The Moving Image Collections also include dozens of
archived episodes of “The Computer Chronicles” and “Net
Café.” There’s a sampling of "Orphan films" from
the Orphan Film symposium at the University of South
Carolina, and you can access the World at War Collection,
which was created through an Internet Archive contest
that challenged people to create short films demonstrating
why access to history matters.
An audio archive, etree.org, is a network of mailing
lists and FTP servers that provide access to high-quality
digital recordings of live music performances. All the
concerts available through the servers are performances
by musicians and bands that allow noncommercial recording
and distribution of their live concerts.
The archive’s Text Collections page provides access
to such electronic text projects as The International
Children’s Digital Library, Project Gutenberg, Arpanet,
and the Million Book Project.
The Internet Archive also is collaborating with Macromedia
to make thousands of software titles available for remote
execution.
A September 11 archive [http://web.archive.org/collections/sep11.html]
includes thousands of Web pages from news organizations,
government and military agencies, and charitable organizations.

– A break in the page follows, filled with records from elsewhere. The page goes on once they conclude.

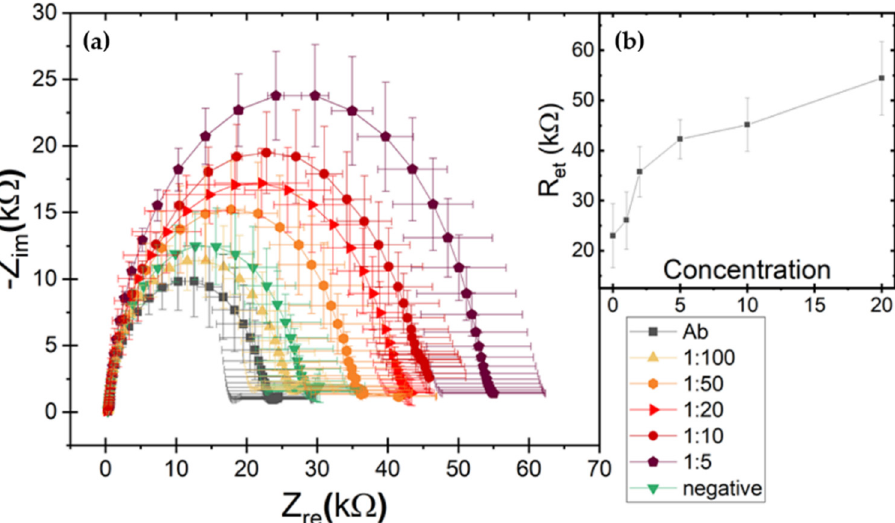
Figure 4. ( a ) Nyquist spectra in response to serial dilution of GFLVs virus source homogenate. Black curve is related to antibody functionalization. Negative sample response corresponds to green curve. Incubation with positive samples leads to higher impedance values, from 1:50 (orange curve) to 1:5 (purple curve) with an increased darkness in the curve color ( b ) Biosensor calibration curves for GFLV in terms of R et (mean ± SD) vs. concentration expressed as 100 divided dilution factor. R et was evaluated by means of fits with a simplified Randles equivalent circuit model.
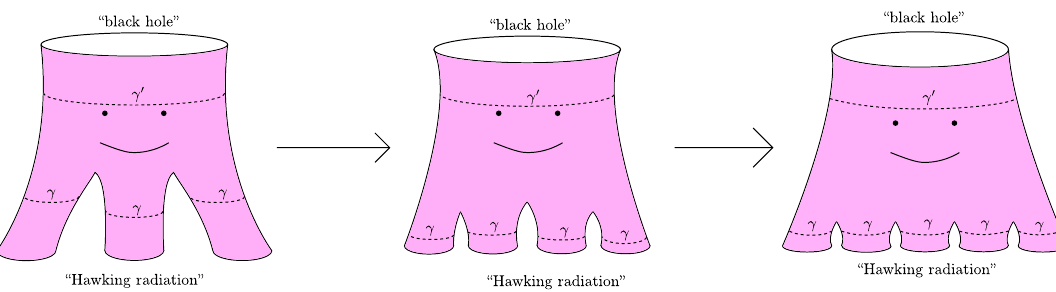
Figure 2 . Two steps of the \black hole evaporation" process for our (cid:12)rst model. The surfaces (cid:13) and (cid:13) 0 give two possible HRT surfaces homologous either to the \Hawking radiation" exits or the \black hole" exit. As the octopus grows more and more legs, the length of the \ankle bracelets" (cid:13) increases and the length of the \headband" (cid:13) 0 decreases: the crossover point where the headband becomes shorter is the \Page time" of the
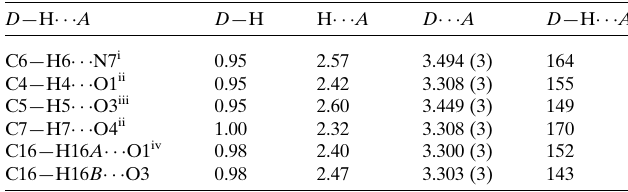
Table 1 Hydrogen-bond geometry (A˚ , (cid:4) ).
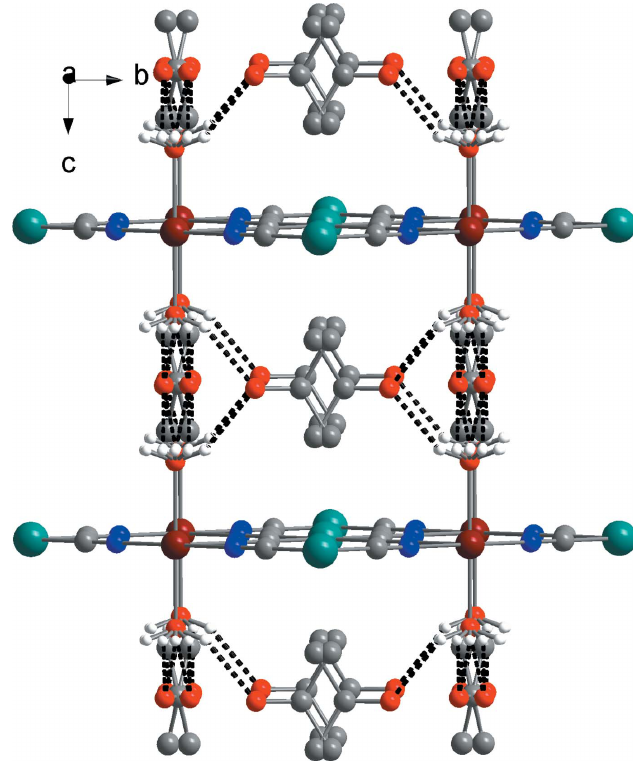
Figure 2 View of the crystal structure of the title compound in the bc plane showing the two-dimensional cyanometallic layers. Hydrogen bonds are shown as dashed lines. Acetone H atoms are omitted for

An Election 2000 collection [http://web.archive.org/collections/e2k.html]
contains 800 gigabytes of relevant data gathered from
August 1, 2000, to January 21, 2001. You can see, for
example, how www.georgebush.com looked on Election Day,
Tuesday, November 7, 2000.
Practical purposes
Now you might be thinking, “Well, I’m
glad somebody is archiving the Internet, and it’s nice
that I could see what Yahoo! looked like in February
of 1997, but why would I want to?”
There are a number of practical purposes for the archived
pages. In an article in ONLINE magazine (“The
Wayback Machine: The Web's Archive,” March/April 2002),
Greg R. Notess, reference librarian at Montana State
University, points out several possible uses: “Patent
searchers can verify prior art. Business experts can
look up failed companies' business plans. Employers
can investigate job applicants' student Web pages. Sources
lost because of complex URL shifting can be found by
their old URL on the Wayback Machine.”
Notess also points out that “the ability to view a
range of versions of a particular page, and to browse
the archived site itself, offers a range of uses. A
new Web designer can look at previous incarnations of
a site, even if the organization itself never archived
the various versions. A new business can look at their
competitors' early designs and avoid the same mistakes.
And the researcher who is trying to track down the online
resources from the bibliography of a 4-year-old paper
can find them in the archive, even if they have otherwise
vanished from the current Web.”
(Notess’s article also contains excellent information
on how to search the archive. You can read the article
on the Web at https://www.infotoday.com/online/mar02/OnTheNet.htm.)
The Internet Archive also could be used to explore
the role information technology is playing in our lives.
Bernardo Huberman of the Xerox Palo Alto Research Center
has pointed out that “researchers could use the Archive’s
Web snapshots in combination with usage statistics to
compare how people in different countries use the Web
over long periods of time.... Political scientists and
sociologists could use the data to study how public
opinion gets formed. For example, suppose a device for
increasing privacy became available: Would it change
usage patterns?"
Answering such questions will be increasingly important
as the digital information revolution continues. New
technologies will arrive, and each will have the potential
to enhance or diminish society. We continually will
need to assess the impact they have had on us and on
our view of the world. Online libraries such as the
Internet Archive will be able to help us with the task
for generations to come. As the site says, “Internet
libraries can change the content of the Internet from
ephemera to enduring artifacts of our political and
cultural lives.”
Thomas Pack [ThomasPack@aol.com]
is a freelance writer who lives near Louisville, Kentucky.